INSTRUCTIONS TO FOLLOW: Scan the listing below for the string "text" and copy each line where it turns up.

DATA EXTRACTS:

******

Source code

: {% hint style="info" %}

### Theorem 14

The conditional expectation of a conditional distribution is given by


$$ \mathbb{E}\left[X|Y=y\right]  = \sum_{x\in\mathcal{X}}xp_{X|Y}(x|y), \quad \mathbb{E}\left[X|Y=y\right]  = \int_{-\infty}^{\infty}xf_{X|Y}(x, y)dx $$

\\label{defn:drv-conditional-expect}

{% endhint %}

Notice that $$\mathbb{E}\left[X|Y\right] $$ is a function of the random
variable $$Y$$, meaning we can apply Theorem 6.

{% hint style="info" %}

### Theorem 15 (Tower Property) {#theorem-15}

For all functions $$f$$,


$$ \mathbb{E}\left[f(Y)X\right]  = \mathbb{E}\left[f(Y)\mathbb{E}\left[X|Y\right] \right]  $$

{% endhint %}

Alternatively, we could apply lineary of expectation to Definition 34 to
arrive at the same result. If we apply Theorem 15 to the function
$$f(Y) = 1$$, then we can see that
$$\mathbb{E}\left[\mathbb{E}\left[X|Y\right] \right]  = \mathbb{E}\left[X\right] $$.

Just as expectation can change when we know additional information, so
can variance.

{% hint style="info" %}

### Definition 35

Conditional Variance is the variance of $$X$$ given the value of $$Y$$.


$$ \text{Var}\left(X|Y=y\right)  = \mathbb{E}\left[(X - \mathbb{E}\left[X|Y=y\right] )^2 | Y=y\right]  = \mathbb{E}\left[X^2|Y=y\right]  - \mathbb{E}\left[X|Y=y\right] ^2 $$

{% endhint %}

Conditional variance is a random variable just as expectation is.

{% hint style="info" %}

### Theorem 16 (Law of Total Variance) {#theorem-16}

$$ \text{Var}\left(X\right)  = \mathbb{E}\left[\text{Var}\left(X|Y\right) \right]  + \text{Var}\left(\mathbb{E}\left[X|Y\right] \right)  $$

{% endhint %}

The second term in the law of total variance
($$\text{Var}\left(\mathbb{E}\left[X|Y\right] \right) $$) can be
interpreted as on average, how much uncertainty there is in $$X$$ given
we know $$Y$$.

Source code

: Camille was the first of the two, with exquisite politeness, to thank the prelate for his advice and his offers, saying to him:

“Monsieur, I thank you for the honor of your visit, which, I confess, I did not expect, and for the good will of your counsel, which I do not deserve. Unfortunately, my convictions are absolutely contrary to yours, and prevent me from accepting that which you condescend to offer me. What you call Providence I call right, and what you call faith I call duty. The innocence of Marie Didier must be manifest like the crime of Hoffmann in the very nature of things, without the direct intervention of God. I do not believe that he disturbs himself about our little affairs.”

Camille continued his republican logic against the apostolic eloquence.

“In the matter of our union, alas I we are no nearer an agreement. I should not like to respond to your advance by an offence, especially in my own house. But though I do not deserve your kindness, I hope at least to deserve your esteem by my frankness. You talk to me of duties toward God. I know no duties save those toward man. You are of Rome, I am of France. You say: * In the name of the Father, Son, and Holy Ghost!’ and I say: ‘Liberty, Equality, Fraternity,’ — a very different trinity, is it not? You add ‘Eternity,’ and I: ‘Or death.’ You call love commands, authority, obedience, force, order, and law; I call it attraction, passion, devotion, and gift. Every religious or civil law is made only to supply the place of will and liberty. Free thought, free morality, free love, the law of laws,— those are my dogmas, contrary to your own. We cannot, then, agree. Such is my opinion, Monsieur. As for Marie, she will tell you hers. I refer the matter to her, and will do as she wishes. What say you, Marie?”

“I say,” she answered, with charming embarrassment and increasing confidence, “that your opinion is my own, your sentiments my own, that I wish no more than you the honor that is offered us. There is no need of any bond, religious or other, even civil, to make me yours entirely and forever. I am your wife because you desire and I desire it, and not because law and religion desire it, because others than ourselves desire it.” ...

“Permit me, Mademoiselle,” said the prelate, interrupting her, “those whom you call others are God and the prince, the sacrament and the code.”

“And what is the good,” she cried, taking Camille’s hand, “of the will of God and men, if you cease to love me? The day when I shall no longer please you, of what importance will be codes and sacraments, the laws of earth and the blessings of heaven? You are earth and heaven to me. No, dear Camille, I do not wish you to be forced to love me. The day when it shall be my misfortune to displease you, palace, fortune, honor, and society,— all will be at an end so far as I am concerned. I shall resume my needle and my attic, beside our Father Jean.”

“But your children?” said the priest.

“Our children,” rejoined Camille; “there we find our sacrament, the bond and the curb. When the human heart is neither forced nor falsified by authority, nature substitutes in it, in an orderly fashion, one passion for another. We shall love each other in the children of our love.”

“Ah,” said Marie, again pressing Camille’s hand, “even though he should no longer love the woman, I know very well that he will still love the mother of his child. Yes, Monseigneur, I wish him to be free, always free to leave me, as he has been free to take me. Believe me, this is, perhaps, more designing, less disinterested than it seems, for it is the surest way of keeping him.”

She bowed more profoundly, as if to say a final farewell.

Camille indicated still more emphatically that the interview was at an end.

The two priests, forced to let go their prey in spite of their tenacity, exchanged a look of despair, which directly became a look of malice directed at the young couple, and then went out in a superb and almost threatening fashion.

******

FINAL ANSWER:
$$ \text{Var}\left(X|Y=y\right)  = \mathbb{E}\left[(X - \mathbb{E}\left[X|Y=y\right] )^2 | Y=y\right]  = \mathbb{E}\left[X^2|Y=y\right]  - \mathbb{E}\left[X|Y=y\right] ^2 $$
$$ \text{Var}\left(X\right)  = \mathbb{E}\left[\text{Var}\left(X|Y\right) \right]  + \text{Var}\left(\mathbb{E}\left[X|Y\right] \right)  $$
($$\text{Var}\left(\mathbb{E}\left[X|Y\right] \right) $$) can be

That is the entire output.